At the session of the General Assembly, in May, 1779, Mr. Jefferson introduced a law which defined who were citizens of the Commonwealth, and recognised the right of expatriation, as well as prescribed the mode in which it should be exercised. The rights of citizenship, being given, according to the common law of England, by birth, can never be divested. The tie of allegiance is considered to be indissoluble. But the opposite principle on which the Legislature of Virginia proceeded, better accords with the liberal spirit of the age, by promoting the welfare of individuals, without practically affecting national security or prosperity. The great mass of every community are inevitably destined to remain in the country where they are born-the happy and thrifty from choice; the poor from necessity-so that, of all the possible dangers to a nation, that arising from excessive emigration appears to be the most visionary. The rule then of perpetual allegiance cannot be justified by national considerations: whilst, on the other hand, individuals often find that their talents, which are idle and unprofitable at home, may be usefully and gainfully exerted abroad, or that they can attain that peace of mind in other countries, which from some disappointment, or humiliation, or injustice, is denied them at home. If utility, or the conduciveness to human happiness, be the foundation of natural law, individuals should, except under special circumstances, have the right of locomotion and expatriation, without violating the rights of the country abandoned. It was, no doubt, with these rational and philanthropic views that the law in question was suggested. The right has since expressly received the general sanction of the American people, and has found a virtual recognition in the practice of all other civilized nations.

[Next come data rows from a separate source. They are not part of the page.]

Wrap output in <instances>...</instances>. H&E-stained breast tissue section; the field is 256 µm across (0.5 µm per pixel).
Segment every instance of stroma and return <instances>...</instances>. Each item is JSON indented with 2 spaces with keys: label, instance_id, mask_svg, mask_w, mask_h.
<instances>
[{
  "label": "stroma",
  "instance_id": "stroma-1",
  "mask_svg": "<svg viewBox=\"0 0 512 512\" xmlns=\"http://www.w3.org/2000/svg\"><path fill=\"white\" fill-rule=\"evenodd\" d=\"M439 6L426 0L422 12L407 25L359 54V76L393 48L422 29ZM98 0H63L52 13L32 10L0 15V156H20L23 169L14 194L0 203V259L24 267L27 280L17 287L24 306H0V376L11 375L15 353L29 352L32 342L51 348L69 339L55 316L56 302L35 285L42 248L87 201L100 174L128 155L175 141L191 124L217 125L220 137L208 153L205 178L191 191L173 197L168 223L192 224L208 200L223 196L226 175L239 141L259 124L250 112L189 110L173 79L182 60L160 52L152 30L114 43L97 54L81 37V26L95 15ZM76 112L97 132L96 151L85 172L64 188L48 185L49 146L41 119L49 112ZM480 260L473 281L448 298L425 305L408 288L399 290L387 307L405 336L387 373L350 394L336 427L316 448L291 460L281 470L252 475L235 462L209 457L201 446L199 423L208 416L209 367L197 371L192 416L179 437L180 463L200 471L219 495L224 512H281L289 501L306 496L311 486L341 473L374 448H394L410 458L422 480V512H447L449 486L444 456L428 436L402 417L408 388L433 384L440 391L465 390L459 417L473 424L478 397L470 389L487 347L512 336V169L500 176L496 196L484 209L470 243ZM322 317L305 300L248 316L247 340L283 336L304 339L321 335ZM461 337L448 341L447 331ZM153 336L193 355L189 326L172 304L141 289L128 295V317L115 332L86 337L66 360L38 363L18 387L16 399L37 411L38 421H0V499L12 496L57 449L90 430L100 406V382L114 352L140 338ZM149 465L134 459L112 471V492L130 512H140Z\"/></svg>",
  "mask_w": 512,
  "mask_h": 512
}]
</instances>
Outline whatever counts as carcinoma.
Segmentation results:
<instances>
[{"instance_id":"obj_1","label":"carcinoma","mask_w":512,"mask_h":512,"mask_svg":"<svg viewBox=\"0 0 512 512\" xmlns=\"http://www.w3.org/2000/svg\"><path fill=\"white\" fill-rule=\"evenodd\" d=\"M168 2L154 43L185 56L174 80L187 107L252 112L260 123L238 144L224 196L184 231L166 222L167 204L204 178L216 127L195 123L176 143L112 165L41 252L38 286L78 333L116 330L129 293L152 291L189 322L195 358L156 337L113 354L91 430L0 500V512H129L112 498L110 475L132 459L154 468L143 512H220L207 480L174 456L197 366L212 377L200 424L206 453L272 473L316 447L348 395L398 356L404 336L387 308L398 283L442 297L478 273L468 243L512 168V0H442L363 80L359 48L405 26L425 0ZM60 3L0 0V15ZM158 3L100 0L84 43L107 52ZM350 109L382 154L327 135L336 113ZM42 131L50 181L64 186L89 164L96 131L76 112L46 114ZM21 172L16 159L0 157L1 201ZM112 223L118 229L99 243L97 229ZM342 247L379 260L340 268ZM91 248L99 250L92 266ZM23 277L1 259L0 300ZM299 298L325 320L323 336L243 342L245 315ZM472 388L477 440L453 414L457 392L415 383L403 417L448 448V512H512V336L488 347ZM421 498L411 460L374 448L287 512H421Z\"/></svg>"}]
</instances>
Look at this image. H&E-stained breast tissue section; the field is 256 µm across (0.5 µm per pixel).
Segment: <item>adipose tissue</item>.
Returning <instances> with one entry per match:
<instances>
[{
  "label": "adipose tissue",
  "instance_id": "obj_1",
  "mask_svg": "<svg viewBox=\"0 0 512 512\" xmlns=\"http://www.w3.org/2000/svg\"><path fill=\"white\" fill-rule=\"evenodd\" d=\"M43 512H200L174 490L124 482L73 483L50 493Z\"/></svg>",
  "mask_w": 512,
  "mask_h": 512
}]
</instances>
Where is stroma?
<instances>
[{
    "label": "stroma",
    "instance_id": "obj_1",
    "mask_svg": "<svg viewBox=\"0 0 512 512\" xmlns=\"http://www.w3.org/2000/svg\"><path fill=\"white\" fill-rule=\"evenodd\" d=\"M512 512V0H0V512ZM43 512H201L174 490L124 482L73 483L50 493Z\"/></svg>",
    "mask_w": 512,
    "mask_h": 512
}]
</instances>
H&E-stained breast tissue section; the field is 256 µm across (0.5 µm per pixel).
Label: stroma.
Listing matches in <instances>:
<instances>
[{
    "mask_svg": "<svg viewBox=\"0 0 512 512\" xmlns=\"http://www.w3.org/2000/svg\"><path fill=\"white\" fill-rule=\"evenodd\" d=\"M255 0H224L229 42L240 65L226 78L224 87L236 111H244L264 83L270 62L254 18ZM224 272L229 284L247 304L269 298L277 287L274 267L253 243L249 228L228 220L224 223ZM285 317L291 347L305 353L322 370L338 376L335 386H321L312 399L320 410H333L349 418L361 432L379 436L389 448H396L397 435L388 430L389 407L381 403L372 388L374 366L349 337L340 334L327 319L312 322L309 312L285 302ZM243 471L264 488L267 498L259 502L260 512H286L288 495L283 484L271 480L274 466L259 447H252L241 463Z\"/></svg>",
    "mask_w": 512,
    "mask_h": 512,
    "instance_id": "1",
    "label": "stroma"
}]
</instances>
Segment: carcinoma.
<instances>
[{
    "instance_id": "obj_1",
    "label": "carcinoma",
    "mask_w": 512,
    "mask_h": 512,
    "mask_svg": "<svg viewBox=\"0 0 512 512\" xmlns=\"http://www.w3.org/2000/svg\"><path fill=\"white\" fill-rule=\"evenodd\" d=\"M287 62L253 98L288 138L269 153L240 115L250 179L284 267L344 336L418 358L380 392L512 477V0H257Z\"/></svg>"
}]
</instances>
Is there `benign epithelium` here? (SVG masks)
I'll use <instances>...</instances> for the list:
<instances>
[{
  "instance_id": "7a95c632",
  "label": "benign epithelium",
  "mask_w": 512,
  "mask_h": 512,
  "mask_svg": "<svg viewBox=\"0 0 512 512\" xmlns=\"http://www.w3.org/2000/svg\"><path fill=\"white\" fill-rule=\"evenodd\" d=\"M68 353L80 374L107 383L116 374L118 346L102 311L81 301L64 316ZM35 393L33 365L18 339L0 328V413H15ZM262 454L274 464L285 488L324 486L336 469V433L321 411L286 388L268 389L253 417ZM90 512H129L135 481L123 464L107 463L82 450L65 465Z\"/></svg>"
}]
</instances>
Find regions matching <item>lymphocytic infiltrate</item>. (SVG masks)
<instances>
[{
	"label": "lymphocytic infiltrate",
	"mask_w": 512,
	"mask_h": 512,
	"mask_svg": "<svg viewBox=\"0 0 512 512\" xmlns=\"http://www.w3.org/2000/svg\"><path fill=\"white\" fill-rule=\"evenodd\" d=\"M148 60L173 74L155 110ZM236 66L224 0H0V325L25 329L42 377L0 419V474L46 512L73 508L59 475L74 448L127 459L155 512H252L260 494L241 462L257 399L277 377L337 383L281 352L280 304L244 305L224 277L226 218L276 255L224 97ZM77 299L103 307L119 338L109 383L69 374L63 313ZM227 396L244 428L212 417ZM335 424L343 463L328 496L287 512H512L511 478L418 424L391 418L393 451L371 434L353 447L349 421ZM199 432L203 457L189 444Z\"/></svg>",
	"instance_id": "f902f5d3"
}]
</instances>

The committee having made such important provisions for the equal distribution of property, next endeavoured to pro

vide for the intelligence of the people by a general system of juvenile instruction; it seeming to them, that the stability of republican government depended upon diffusion of knowledge, together with the prevention of those overgrown fortunes, which are at once likely to kindle ambition, and to furnish the means of gratifying it; as well as to encourage a distinction between the vulgar and the well-born. By the first-mentioned course of legislative policy, the community is kept right in its feelings: by the second, in their opinions, and in the knowledge of the means of taking care of their interests. These seem to be the two grand pillars of popular government, and no effort should be spared to place them on bases at once solid and broad.

With these views, a general system of education was proposed by the committee, which, by their request, was prepared by Mr. Jefferson. The plan recommended three degrees of instruction, adapted to the different classes of society. 1st. Elementary Schools, for all the children in the community. 2ndly. Colleges, for a further degree of instruction, suited to the common purposes of life, and to all who were in easy circumstances. 3rdly. To exalt William and Mary into a University, for teaching the highest branches of science, and to aid it by an extensive library. Bills for these several objects were reported; but they all lay dormant until 1796, and then were acted on only so far as concerned the elementary schools. But as a new clause was then introduced, by which the execution of the law in each county was left discretionary with its magistrates; and as, moreover, the bill provided that every county should defray the expense of its own schools, whereby the wealthy would be made to bear the expense of educating the poor, the magistrates, who generally belong to the wealthy class, were unfavourable to the plan, and it was not carried into execution in a single county.